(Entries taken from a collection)
=====

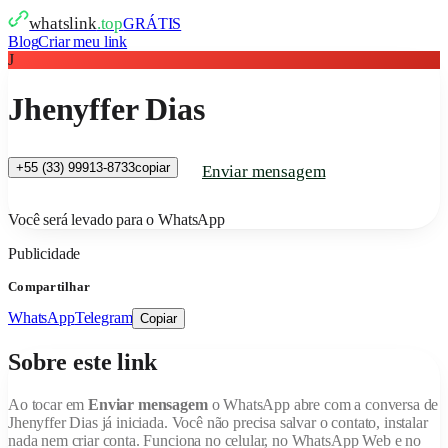
whatslink
.top
GRÁTIS
Blog
Criar meu link
J
Jhenyffer Dias
+55 (33) 99913-8733
copiar
Enviar mensagem
Você será levado para o WhatsApp
Publicidade
Compartilhar
WhatsApp
Telegram
Copiar
Sobre este link
Ao tocar em
Enviar mensagem
o WhatsApp abre com a conversa de
Jhenyffer Dias
já iniciada. Você não precisa salvar o contato, instalar
nada nem criar conta. Funciona no celular, no WhatsApp Web e no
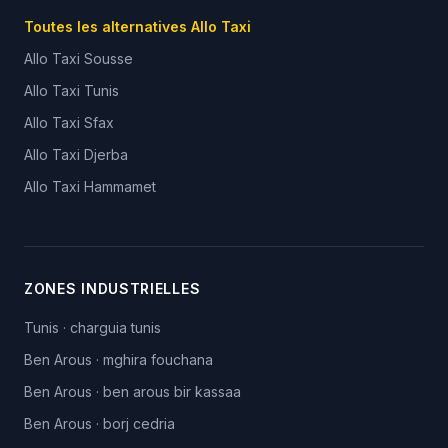
Toutes les alternatives Allo Taxi
Allo Taxi
Sousse
Allo Taxi
Tunis
Allo Taxi
Sfax
Allo Taxi
Djerba
Allo Taxi
Hammamet
ZONES INDUSTRIELLES
Tunis
·
charguia tunis
Ben Arous
·
mghira fouchana
Ben Arous
·
ben arous bir kassaa
Ben Arous
·
borj cedria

=====

ABOUT THIS EXERCISE:
Output a verbatim copy of all entries above; no pictures go in it.

YOUR RESPONSE:
whatslink
.top
GRÁTIS
Blog
Criar meu link
J
Jhenyffer Dias
+55 (33) 99913-8733
copiar
Enviar mensagem
Você será levado para o WhatsApp
Publicidade
Compartilhar
WhatsApp
Telegram
Copiar
Sobre este link
Ao tocar em
Enviar mensagem
o WhatsApp abre com a conversa de
Jhenyffer Dias
já iniciada. Você não precisa salvar o contato, instalar
nada nem criar conta. Funciona no celular, no WhatsApp Web e no
Toutes les alternatives Allo Taxi
Allo Taxi
Sousse
Allo Taxi
Tunis
Allo Taxi
Sfax
Allo Taxi
Djerba
Allo Taxi
Hammamet
ZONES INDUSTRIELLES
Tunis
·
charguia tunis
Ben Arous
·
mghira fouchana
Ben Arous
·
ben arous bir kassaa
Ben Arous
·
borj cedria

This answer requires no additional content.